Il Gruppo Intergovernativo sui Cambiamenti Climatici (IPCC) ha stimato per la fine del secolo un aumento della temperatura media globale compreso tra 1,5 e 4,5 gradi centigradi. Una forbice d’incertezza così ampia è dovuta alla incompleta comprensione dell’influenza degli aerosol.
Quello che semplicemente chiamiamo inquinamento è dovuto all’azione, naturale e non, degli aerosol, minuscole particelle, liquide, solide e gassose, emesse dalla combustione dei fossili, dai fertilizzanti, dalle ceneri vulcaniche e dalla nebulizzazione dell’acqua di mare.
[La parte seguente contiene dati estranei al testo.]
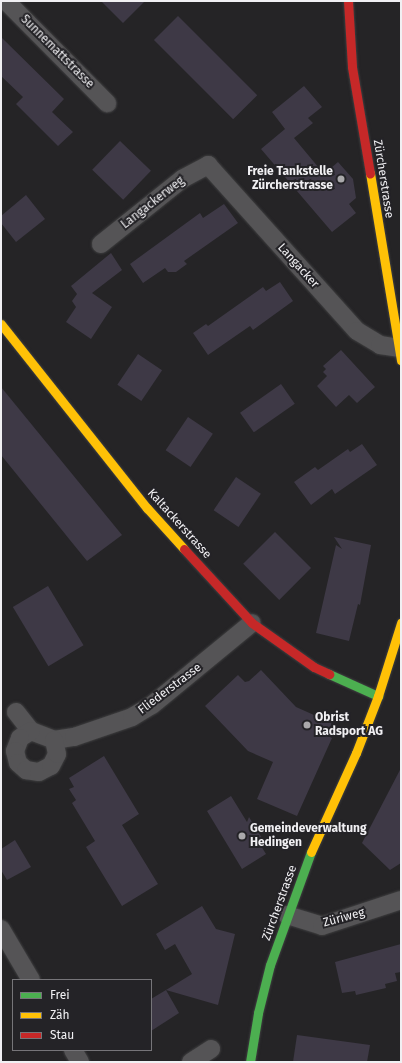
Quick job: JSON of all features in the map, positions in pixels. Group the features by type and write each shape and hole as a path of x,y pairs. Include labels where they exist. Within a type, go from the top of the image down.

Esse alterano le proprietà delle nubi e intercettano la radiazione solare, in parte riflettendola verso lo spazio e in parte assorbendola. Queste particelle, tra l’altro, influenzano la forza e la posizione del monsone estivo dell’Asia meridionale, il fenomeno climatico che porta forti piogge sul subcontinente indiano interferendo sull’economia e sulla vita di centinaia di milioni di persone.
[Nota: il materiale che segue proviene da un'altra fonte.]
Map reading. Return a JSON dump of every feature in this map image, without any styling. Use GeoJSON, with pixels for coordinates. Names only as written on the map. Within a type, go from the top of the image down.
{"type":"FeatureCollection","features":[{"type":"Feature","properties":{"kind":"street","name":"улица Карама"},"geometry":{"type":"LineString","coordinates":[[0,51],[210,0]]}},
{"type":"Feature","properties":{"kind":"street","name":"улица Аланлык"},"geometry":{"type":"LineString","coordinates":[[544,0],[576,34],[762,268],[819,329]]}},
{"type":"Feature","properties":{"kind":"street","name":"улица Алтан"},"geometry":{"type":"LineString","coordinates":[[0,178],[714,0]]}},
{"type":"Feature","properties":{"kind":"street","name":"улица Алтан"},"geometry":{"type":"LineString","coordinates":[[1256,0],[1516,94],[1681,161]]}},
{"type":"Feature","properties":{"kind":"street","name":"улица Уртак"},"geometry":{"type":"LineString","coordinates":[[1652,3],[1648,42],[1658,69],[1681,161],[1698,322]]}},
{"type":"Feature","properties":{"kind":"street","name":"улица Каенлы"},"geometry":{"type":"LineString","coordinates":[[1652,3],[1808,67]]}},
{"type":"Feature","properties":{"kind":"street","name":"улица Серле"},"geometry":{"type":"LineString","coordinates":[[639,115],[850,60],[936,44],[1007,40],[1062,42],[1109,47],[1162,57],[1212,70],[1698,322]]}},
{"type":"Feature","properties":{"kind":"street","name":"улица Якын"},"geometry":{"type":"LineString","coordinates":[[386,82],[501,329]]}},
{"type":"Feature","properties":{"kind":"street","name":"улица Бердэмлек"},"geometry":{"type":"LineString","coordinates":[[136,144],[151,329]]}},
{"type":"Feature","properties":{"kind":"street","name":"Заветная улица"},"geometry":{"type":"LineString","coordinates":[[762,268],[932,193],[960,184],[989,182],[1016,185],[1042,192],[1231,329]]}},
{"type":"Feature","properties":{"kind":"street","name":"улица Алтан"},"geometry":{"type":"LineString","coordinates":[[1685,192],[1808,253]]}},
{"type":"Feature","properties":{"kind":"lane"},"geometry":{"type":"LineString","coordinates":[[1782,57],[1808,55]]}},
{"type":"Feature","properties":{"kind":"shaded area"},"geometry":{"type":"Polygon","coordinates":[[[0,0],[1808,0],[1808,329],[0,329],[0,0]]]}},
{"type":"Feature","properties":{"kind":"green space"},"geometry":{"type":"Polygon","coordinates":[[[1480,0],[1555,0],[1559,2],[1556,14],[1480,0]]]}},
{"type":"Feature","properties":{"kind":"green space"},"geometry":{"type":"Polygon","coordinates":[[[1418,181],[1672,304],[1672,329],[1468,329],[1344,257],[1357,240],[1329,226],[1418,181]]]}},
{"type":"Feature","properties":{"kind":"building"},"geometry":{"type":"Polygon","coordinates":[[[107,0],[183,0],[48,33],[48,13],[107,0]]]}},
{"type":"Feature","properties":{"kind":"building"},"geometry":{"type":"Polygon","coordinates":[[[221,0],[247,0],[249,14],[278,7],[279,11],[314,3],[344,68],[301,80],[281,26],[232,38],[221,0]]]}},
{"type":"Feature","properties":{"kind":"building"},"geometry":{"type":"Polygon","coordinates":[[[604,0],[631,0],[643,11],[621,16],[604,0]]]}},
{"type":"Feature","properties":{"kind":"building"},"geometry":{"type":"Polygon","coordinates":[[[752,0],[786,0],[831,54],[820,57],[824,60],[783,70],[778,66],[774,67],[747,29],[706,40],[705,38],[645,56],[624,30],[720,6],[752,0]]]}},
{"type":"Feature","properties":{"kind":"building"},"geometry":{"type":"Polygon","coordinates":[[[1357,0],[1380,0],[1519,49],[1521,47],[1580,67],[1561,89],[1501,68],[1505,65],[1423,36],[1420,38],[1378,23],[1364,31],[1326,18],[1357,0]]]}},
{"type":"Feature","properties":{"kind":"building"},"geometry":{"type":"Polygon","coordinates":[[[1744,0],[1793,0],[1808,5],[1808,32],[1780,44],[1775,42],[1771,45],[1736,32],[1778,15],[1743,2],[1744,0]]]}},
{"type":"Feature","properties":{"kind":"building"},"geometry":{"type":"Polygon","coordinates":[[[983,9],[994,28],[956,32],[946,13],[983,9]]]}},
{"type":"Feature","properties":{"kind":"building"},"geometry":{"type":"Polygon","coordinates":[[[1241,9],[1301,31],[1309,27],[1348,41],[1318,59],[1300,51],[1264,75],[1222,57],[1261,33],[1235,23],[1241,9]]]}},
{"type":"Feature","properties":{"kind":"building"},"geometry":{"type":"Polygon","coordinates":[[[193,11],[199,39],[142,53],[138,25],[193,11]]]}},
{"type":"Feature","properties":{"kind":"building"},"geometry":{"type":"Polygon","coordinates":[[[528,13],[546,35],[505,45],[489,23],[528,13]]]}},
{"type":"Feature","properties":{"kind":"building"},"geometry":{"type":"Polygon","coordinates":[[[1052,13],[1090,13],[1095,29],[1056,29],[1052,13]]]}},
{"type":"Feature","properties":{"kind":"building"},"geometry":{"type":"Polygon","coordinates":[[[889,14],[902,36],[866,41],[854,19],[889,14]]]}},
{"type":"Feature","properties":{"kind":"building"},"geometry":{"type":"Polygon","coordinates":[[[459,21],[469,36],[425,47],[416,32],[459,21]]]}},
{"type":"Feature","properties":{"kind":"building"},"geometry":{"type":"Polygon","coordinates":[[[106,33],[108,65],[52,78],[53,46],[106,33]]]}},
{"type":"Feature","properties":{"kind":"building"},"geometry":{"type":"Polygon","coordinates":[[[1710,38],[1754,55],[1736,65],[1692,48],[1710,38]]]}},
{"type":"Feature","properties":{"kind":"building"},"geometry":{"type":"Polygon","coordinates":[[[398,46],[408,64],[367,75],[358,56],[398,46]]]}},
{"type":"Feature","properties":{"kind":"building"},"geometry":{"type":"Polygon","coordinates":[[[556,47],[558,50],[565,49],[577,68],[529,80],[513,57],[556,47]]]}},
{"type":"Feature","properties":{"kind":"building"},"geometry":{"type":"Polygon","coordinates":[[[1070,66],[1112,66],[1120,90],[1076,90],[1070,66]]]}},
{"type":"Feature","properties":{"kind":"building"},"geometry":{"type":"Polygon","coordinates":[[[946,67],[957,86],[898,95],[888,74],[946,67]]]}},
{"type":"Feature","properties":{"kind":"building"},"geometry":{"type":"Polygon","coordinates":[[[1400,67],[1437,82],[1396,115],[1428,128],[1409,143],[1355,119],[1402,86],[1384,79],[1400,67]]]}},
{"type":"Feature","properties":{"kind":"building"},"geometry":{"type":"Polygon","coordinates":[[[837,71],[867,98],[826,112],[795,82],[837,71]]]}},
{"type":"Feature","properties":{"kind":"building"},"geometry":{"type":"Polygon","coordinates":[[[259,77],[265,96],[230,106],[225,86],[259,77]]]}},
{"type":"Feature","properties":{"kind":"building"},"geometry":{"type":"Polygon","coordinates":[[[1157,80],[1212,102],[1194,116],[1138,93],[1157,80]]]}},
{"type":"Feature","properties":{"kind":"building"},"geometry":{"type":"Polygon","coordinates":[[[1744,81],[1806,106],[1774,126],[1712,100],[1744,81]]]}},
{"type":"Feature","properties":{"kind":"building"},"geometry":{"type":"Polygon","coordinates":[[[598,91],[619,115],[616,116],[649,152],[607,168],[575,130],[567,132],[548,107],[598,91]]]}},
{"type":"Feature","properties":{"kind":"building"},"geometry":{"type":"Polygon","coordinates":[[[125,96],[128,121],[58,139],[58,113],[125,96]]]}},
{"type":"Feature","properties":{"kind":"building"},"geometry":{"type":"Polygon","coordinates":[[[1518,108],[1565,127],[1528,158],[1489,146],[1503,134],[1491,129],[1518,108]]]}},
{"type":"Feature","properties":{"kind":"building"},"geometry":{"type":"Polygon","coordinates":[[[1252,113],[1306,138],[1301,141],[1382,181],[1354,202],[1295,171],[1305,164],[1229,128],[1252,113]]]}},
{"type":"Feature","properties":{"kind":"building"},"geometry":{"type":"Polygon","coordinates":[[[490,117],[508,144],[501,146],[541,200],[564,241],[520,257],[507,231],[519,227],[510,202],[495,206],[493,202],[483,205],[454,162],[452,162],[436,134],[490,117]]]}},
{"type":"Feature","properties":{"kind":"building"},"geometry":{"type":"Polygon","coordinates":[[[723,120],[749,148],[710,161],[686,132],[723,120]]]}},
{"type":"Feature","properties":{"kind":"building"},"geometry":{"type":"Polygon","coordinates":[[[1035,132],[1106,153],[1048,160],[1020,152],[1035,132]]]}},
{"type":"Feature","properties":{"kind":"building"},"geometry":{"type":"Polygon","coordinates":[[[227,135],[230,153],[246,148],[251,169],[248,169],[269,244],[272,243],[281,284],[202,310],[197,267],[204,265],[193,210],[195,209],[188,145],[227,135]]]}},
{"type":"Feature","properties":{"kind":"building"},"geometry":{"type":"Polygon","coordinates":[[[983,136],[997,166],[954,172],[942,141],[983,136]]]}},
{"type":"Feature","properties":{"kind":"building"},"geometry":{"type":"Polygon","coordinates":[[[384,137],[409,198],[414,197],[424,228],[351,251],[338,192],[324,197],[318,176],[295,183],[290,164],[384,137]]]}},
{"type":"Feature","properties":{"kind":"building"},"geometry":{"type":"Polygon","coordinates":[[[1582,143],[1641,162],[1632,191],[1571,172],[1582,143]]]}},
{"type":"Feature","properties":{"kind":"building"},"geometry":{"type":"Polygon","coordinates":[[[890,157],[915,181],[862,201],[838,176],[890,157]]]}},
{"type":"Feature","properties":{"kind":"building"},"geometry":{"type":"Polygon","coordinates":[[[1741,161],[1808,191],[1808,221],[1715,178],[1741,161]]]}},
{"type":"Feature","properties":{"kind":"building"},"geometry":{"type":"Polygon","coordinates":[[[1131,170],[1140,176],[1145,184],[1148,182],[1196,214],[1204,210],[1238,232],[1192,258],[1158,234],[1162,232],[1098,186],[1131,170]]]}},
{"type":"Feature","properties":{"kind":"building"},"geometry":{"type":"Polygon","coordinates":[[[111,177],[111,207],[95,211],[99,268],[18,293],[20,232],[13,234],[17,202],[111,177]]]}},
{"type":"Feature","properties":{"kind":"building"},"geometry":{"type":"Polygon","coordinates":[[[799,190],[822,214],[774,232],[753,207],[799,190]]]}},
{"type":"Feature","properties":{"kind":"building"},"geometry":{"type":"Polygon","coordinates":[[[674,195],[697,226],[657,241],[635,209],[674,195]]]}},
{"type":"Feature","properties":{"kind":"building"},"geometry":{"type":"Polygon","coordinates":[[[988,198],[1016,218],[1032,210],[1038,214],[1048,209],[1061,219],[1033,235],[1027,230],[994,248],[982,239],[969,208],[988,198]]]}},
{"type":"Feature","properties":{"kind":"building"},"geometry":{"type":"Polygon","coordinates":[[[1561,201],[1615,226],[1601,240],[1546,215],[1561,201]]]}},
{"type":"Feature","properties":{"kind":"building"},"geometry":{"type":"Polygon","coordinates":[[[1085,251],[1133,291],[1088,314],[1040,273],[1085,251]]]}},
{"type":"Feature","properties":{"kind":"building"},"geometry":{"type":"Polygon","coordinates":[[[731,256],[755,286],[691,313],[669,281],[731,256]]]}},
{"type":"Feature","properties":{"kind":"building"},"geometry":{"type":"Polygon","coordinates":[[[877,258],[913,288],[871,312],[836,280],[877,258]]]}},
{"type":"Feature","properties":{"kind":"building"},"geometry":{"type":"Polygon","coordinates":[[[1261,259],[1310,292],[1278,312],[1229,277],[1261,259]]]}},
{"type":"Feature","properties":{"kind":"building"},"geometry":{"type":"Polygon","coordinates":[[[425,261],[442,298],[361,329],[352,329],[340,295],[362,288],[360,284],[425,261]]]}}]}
Nel complesso gli aerosol, naturali e non, hanno l’effetto di raffreddare l’atmosfera. La difficoltà di analizzare il loro ruolo nasce dal fatto che parte delle loro fonti non potevano essere eliminate per confrontare ciò che accade con o senza di esse. Il problema è dunque quello di stabilire l’incidenza antropica sull’emissione di queste particelle. Uno studio della rivista scientifica “Nature Climate Change” ha stimato, per il primo quadrimestre del 2020 rispetto al 2019, una riduzione di emissioni di biossido di carbonio (il principale gas-serra insieme al metano, al vapore acqueo e agli ossidi di azoto) di oltre un miliardo di tonnellate, equivalente a un calo giornaliero mondiale del 17%. Il temporaneo stop delle attività industriali, dei trasporti, dell’energia e dei sistemi di riscaldamento dei principali paesi consumatori (Cina e Stati Uniti in testa, ma per le automobili anche l’Europa), ci ha riportato alla situazione del 2006.
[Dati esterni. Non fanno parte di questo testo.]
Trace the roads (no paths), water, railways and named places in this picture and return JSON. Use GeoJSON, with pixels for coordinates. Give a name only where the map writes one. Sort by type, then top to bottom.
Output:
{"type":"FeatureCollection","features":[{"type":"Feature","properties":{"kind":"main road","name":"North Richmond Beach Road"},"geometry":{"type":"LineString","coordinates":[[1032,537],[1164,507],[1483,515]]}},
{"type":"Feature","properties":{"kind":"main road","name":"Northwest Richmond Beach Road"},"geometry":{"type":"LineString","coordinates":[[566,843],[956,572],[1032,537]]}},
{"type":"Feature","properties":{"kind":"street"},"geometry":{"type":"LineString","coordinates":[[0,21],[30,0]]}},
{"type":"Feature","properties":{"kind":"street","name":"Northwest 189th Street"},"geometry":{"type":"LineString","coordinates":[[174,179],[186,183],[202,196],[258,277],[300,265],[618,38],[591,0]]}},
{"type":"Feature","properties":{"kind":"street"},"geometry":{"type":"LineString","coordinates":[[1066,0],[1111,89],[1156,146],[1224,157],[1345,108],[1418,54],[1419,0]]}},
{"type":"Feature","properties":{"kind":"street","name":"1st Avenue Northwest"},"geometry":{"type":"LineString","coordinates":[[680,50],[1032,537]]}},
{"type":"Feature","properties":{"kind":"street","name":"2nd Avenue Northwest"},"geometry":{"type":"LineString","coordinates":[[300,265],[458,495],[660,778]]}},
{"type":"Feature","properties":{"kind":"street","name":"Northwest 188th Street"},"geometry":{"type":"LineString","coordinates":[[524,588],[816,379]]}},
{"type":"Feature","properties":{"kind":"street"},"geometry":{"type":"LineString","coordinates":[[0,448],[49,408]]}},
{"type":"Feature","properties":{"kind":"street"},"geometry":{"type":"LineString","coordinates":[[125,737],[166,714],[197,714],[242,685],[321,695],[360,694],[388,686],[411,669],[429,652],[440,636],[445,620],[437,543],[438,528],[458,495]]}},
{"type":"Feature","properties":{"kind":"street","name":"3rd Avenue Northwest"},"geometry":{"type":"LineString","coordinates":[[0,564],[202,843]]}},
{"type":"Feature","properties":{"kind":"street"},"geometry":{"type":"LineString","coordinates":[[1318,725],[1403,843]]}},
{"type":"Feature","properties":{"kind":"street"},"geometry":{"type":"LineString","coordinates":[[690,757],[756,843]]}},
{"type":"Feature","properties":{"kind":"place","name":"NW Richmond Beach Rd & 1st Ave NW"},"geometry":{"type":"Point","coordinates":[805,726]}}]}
In Italia, secondo i dati dell’Istituto superiore per la Protezione e la Ricerca ambientale (ISPRA), nel primo trimestre di quest’anno le emissioni energetiche risultano inferiori del 5-7% rispetto a quelle dello stesso periodo del 2019: -4,0% per l’elettricità, -3,7% per l’industria, -0,6% per i trasporti e -1,8% per gli impianti di riscaldamento. L’impatto globale della pandemia è stato maggiore di quello dovuto alla crisi economica del 2008-2009. Tutto questo offre una buona occasione per valutare il peso della “forzante” antropica, cioè per misurare il contributo delle azioni umane nella modifica del clima. Si potrebbe capire, in sintesi, come si comporterebbe senza di noi la natura.
Anche se è improbabile che, per le iniziative di rilancio dell’industria, l’effetto della riduzione consumi energetici e delle emissioni continuerà nei prossimi mesi, e se anche, dopo questo parziale stop o rallentamento, si rimetterà in moto il riscaldamento globale e ogni altra modifica del clima planetario, resta tuttavia l’importanza scientifica della misura delle attività umane nel bilancio energetico globale.
Il Covid-19, tra le altre lezioni impartiteci, ci ha fatto capire che l’umanità fa parte della natura e deve sottostare alle sue leggi senza la pretesa di essere la padrona di casa. E anzi, se non ci fossimo noi, forse le cose andrebbero meglio.